From Delia Ephron in The New York Times, comes this essay about grief and late-in-life love and illness and taking chances. Enjoy.
After 54 Years, We Fell in Love . After Five Months, I Got Leukemia .
I thought it was a romantic comedy. I was wrong about the comedy.
By DELIA EPHRON
I thought I’d fallen into my own romantic comedy.
I write them for a living. My sister Nora and I wrote “You’ve Got Mail,”
among others. How people fall in love is my specialty.
Here is where it begins.
Last August I wrote an essay for this newspaper about trying to disconnect
my late husband’s phone and ending up in Verizon hell. In October, I got an
email from a man who read the piece. A man Nora had fixed me up with when I
was 18 years old, a summer intern she’d met at Newsweek. We’d had three
dates, he wrote.
Now we were 72 years old. We are talking 54 years ago. “We went to a
Columbia football game. There were snow flurries,” Peter told me when I
confessed in my return email to having absolutely no memory of our dates.
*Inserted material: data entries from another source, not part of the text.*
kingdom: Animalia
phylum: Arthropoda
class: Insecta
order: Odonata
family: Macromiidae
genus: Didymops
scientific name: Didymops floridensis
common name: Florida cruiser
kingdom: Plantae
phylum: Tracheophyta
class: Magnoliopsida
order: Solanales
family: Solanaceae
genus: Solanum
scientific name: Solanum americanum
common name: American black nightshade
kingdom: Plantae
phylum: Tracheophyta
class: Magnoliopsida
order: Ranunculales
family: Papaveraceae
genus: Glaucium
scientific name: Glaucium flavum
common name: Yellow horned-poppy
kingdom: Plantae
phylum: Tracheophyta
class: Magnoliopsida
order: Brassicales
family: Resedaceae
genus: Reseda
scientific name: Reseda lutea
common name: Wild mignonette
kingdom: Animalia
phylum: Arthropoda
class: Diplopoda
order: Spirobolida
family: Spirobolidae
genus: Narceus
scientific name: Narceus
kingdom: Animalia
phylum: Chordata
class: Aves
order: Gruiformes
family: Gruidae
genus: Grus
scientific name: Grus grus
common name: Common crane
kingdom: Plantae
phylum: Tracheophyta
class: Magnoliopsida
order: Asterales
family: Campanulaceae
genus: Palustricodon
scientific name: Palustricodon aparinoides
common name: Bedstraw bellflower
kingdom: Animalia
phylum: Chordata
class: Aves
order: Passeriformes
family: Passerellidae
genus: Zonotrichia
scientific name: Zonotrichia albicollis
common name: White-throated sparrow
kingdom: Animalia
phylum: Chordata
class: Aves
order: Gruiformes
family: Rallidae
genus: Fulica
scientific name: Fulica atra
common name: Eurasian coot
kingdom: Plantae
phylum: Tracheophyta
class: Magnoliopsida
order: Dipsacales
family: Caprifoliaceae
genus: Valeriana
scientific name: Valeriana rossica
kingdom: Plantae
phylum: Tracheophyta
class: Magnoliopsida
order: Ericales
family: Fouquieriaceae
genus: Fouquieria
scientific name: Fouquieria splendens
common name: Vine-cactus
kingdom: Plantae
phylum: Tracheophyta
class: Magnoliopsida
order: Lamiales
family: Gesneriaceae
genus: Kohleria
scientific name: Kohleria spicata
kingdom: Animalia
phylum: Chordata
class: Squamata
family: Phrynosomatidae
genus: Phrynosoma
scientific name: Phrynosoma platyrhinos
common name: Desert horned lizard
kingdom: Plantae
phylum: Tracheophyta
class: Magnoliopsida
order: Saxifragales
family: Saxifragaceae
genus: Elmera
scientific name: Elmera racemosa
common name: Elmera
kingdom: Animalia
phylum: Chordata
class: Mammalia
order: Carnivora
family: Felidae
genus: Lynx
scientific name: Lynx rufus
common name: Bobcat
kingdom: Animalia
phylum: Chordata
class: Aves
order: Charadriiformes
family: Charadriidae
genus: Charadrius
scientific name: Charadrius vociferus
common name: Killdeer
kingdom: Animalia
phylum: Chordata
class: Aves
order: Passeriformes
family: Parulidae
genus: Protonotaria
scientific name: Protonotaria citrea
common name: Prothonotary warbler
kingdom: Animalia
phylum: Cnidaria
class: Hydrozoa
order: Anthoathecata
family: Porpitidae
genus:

He was now a psychiatrist, a Jungian analyst, living in the Bay Area.
There were confluences. He’d had similar problems — with AT&T — trying
to disconnect his wife’s line after she died. The last trip they took
together had been to Syracuse, Sicily. My most recent novel, “Siracusa,”
was set there. Peter loved it, he told me. He knew the way to a writer’s
heart.
“Do you want to talk further?” he wrote. “Clearly I do.”